**What is being asked:** Write the next part of the court opinion about enjoining the access regulation, picking up after its final sentence.

**Reading text:**
+++

The remedy is proper. The challenged rulings of respondent courts are primarily injunctive in effect. The codes, embodying a settled principle of equity jurisprudence, prohibit the granting of injunctive relief 'To prevent the execution of a public statute by officers of the law for the public benefit.' That rule is here applicable, inasmuch as a regulation adopted by a state administrative agency pursuant to a delegation of rulemaking authority by the Legislature has the force and effect of a statute. (Zumwalt v. Trustees of Cal. State Colleges (1973) 33 Cal.App.3d 665, 675, 109 Cal.Rptr. 344; Alta-Dena Dairy v. County of San Diego (1969) 271 Cal.App.2d 66, 75, 76 Cal.Rptr. 510; Rigley v. Board of Retirement (1968) 260 Cal.App.2d 445, 450, 67 Cal.Rptr. 185, and cases cited.) It is true the rule prohibiting such an injunction does not operate when the statute which is stayed is unconstitutional or otherwise invalid. (Conover v. Hall (1974) 11 Cal.3d 842, 850, 114 Cal.Rptr. 642, 523 P.2d 682.) As will appear, however, we have concluded that the access regulation is valid. Under the codes, therefore, respondent courts had no jurisdiction except to deny the real parties' request to enjoin enforcement of the regulation. (City of Los Angeles v. Superior Court (1959) 51 Cal.2d 423, 430, 333 P.2d 745, and cases cited.)

+++

**Information provided:**
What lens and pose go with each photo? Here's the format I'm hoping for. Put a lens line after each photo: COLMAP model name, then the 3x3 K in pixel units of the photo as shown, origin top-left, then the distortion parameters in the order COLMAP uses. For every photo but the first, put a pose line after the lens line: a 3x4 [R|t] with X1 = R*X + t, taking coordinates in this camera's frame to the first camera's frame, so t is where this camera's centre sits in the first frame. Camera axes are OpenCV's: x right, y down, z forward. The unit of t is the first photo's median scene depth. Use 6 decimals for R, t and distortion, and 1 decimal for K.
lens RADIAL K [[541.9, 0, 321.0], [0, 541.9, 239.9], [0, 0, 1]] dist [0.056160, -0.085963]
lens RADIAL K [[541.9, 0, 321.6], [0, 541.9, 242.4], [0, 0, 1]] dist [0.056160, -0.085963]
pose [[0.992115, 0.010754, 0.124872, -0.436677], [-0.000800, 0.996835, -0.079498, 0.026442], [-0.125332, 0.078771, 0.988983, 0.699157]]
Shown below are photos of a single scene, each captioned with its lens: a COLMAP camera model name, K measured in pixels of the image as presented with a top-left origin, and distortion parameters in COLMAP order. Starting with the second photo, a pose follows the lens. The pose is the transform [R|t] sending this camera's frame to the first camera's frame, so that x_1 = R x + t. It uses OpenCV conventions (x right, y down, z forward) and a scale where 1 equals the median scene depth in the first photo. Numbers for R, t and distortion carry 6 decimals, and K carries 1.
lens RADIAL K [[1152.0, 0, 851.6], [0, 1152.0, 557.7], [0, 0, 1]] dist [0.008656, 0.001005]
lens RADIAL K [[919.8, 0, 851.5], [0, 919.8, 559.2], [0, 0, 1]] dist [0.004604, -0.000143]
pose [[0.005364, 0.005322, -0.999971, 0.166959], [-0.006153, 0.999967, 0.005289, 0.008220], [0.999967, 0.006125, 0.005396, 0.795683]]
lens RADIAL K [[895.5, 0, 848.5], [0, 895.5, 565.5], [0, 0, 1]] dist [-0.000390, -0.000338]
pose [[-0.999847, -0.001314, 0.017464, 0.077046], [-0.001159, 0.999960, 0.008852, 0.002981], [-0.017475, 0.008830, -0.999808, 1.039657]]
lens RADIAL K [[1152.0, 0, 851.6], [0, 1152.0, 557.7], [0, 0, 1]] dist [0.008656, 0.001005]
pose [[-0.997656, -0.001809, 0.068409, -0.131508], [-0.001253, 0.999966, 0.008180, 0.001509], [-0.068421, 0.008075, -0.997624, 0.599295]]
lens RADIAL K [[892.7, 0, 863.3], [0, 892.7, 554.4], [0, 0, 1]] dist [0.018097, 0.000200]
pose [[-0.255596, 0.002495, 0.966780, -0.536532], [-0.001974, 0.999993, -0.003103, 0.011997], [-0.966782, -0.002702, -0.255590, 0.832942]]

+++

**Response:**
When a court's discretion can legally be exercised in only one way, mandate will lie to compel that exercise if there is no adequate remedy at law. (Babb v. Superior Court (1970) 3 Cal.3d 841, 851, 92 Cal.Rptr. 179, 479 P.2d 379.) The absence of an adequate remedy at law was determined herein when we issued the alternative writ. (Ibid.) Accordingly, mandate is an appropriate remedy to compel respondent courts to vacate their orders invalidating and enjoining enforcement of the access regulation. (People v. Superior Court (1967) 248 Cal.App.2d 276, 282, 56 Cal.Rptr. 393.) And we exercise our original jurisdiction to grant that remedy (Cal.Const., art. VI, § 10) because we find that in the circumstances of this case "the issues presented are of great public importance and must be resolved promptly." (Clean Air Constituency v. California State Air Resources Bd. (1974) 11 Cal.3d 801, 808, 114 Cal.Rptr. 577, 580, 523 P.2d 617, 620; quoting from County of Sacramento v. Hickman (1967) 66 Cal.2d 841, 845, 59 Cal.Rptr. 609, 428 P.2d 593.
We begin with the constitutional issues. The real parties in interest contend that the access regulation is...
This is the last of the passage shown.